Coppola encaró la película desde el punto de vista más romántico que pudo y, junto con sus actores, la convirtió en una historia voluptuosa, erótica, atormentada, cruel y redentora, que transita lugares irresistibles para el espectador. Gary Oldman resultaba sencillamente hipnótico y Winona estaba más hermosa que nunca. Ambos se conectaban en una nota tan sórdida como caliente, profunda, verdadera y animal. Se amaban locamente. “He cruzado océanos de tiempo para encontrarte” le dice él al oído mientras la toma en brazos fatalmente. Quién en su sano juicio se resistiría a un amor como ese…
Por supuesto, Mina también amaba a Jonathan, pero de manera más pedestre, más común, más tranquila, mas “segura” si se quiere. Pero genuinamente también y es ese amor, el que la salva de la muerte junto a Drácula.
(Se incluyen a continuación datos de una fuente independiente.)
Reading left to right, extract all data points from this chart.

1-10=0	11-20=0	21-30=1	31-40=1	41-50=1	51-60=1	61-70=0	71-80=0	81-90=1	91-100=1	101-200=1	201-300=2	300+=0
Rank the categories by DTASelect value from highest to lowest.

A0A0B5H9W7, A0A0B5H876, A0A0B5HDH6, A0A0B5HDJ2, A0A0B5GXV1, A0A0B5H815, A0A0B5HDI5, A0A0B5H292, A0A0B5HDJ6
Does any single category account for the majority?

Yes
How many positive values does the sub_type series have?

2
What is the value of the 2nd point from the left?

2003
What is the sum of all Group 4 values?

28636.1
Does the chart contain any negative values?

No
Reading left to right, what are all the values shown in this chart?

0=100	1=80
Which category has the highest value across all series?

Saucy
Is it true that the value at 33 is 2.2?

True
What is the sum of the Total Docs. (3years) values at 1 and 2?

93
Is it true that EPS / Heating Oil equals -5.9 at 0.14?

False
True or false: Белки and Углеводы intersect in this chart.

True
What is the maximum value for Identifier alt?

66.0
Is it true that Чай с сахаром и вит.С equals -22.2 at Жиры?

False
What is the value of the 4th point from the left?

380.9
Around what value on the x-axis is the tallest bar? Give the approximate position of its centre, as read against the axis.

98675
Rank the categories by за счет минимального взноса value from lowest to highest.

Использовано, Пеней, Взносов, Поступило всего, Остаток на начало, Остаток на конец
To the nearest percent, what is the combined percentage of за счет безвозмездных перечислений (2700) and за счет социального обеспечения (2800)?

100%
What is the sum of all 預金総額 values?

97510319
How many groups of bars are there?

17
Es ella y solamente ella quien puede poner fin al calvario que el vampiro ha transitado durante siglos. Ella ha vuelto para devolverle la paz, para reconciliarlo con Dios, para permitir que descanse y lo logra. Porque el amor es más poderoso que cualquier cosa, es el antídoto para todas las maldiciones, es el conjuro verdadero contra todas las enfermedades y es, por excelencia, el enemigo más feroz del miedo y de la muerte. Reencontrarse con esta película es reencontrarse con las contradicciones más antiguas que atormentan a los seres humanos pero, también, con la naturaleza salvaje y divina que nos habita a todos. La lujuria del relato en connivencia con la puesta de cámara y el tono de las actuaciones, nos dejan parados frente a un espejo honesto, que refleja nuestra naturaleza con la fuerza de un destello indomable y eterno. La idea más poderosa que se puede sembrar en la mente de un ser humano, es la de la posibilidad que esconde el amor de volverlo inmortal y, a la vez, la certeza de que no puede haber amor apasionado, sin la sombra de la muerte soplándonos en las orejas.
Drácula de Francis Ford Coppola, es una obra maestra comercial, vibrante y furiosa. La dirección de arte es maravillosa, el vestuario de Eiko Ishioka desproporcionadamente soberbio y la música de Kilar una total y absoluta experiencia religiosa.
Una vez por año hay que reencontrarse con esta pieza, para regodearnos en el erotismo de nuestra esencia divina, salvaje y eterna.
Y gracias amor por traerme las pastillas. No cruzaste “océanos de tiempo” pero fuiste hasta la farmacia a las dos de la mañana para que yo pudiera pasar la noche tranquila.